呪われし大地⑬
「盛り上がっているところすまない、兵士諸君。」
兵士たちよりも大きい『爆炎術師』ゲオルグの図体は、こういった説得に大きくものを言った。兵士たちはその迫力と療養院の中にいる音に過敏になっている弓兵を思う気持ちに負け、すぐにその場を解散した。これでしばらくはこの辺りは静かになるだろう。そうこうしている間に小夜とヴィルヘルムがエルフェリンに連れられ、療養院へ戻ってきた。

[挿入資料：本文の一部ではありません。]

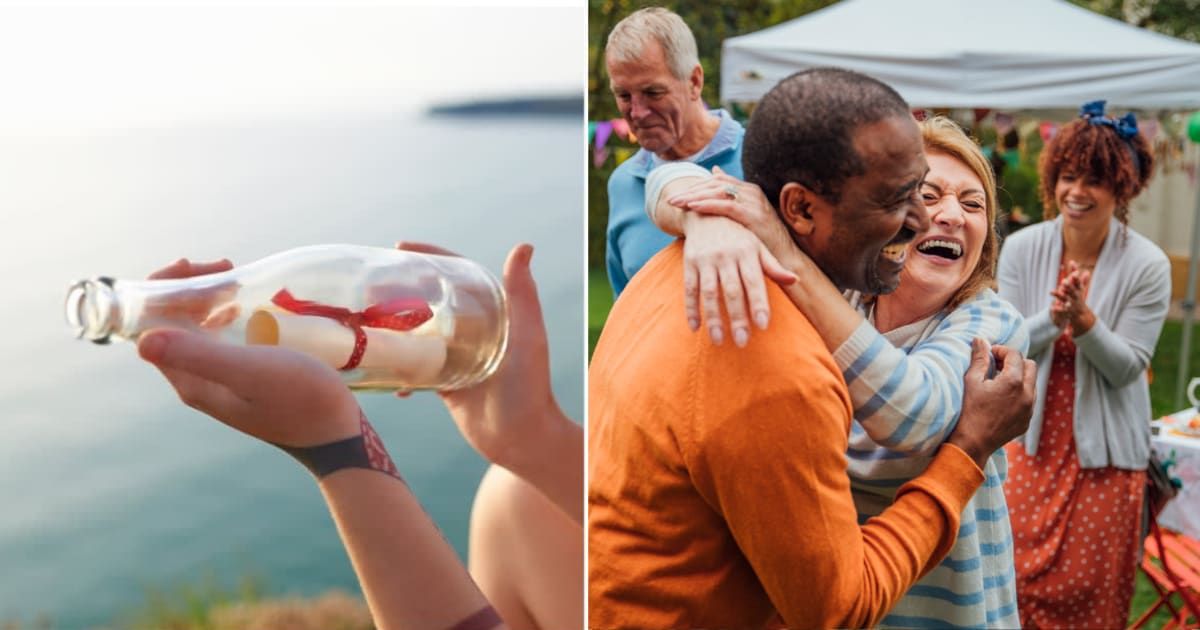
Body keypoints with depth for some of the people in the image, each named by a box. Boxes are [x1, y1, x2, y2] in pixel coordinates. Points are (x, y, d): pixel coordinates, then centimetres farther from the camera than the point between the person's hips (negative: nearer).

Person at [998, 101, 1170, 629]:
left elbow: (1127, 368, -10)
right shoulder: (1021, 249, -6)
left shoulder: (1147, 266, -10)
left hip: (1105, 451, -1)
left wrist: (1083, 319, -27)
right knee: (1022, 581, 9)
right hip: (1031, 439, 2)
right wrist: (1052, 318, -23)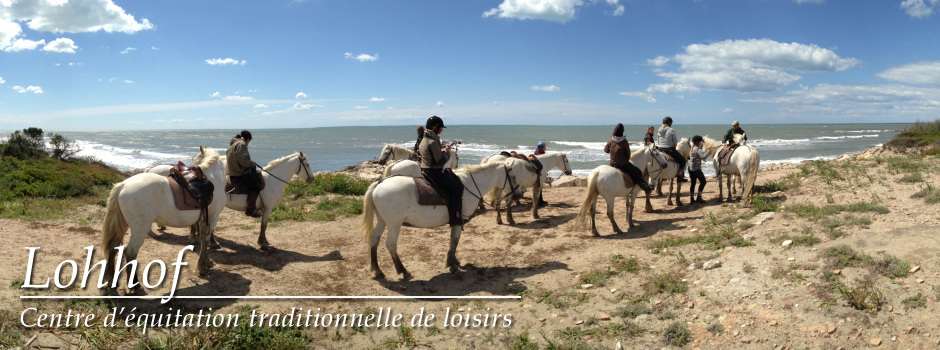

道案内をするエルフェリンの様子に、連れられた二人も緊急事態を理解していた。到着を待ってヴェルナーが敢えて療養院へは入らず、療養院の外で説明を始めた。弓兵の病歴、そしてここに来てからの状態を。そして奇妙な弓反り姿勢のことを。
≪後弓反張!!≫
小夜は病歴とその奇妙な弓反り姿勢を聞いてすぐに理解した。
≪その兵士は破傷風菌に感染したんだ。≫
感染経路となる外傷を負った後しばらくしてから、初期症状として寝汗や体の緊張が現れる。その後その顔貌は歪み、牙関緊急と呼ばれる開口障害が出現する。そして音や光等の外部からの刺激に敏感になり、さきほどゲオルグとヴェルナーを仰天させた弓反り姿勢、後弓反張をくりかえす。
≪どうしよう、この世界には治療法が存在しない。≫
これだけ典型的な症状が揃えばもはや診断名は破傷風で疑いの余地はない。問題はその治療だ。小夜の知る医学では破傷風菌の出す毒素を中和する薬剤を投与し、細菌感染自体を治療する抗生剤を投与し、けいれん発作に対し抗けいれん薬を投与する。しかしそんなものこの世界にはどれ一つとして存在しない。
≪無いものを当てにしても仕方ない。≫
破傷風の看護において重要なのは音や光の刺激がない静かな環境に病人を置き、最も重症な時期をやり過ごすことだ。強い音や光は破傷風のけいれん発作を誘発するからだ。しかし未だ最前線基地である城塞都市オストプロシアにそんな場所など有りはしない。いまだ療養院の外で思案を続ける小夜であったが、ふとヴィルヘルムにその視線を向けて言った。
「以前痛みを消す施術を行ってたよね。あれの応用で、一時的に視力と聴力を麻痺させることできる?」
ヴィルヘルムはしばし考えに耽り、そして美しいその口角を上げてにこりと頷いた。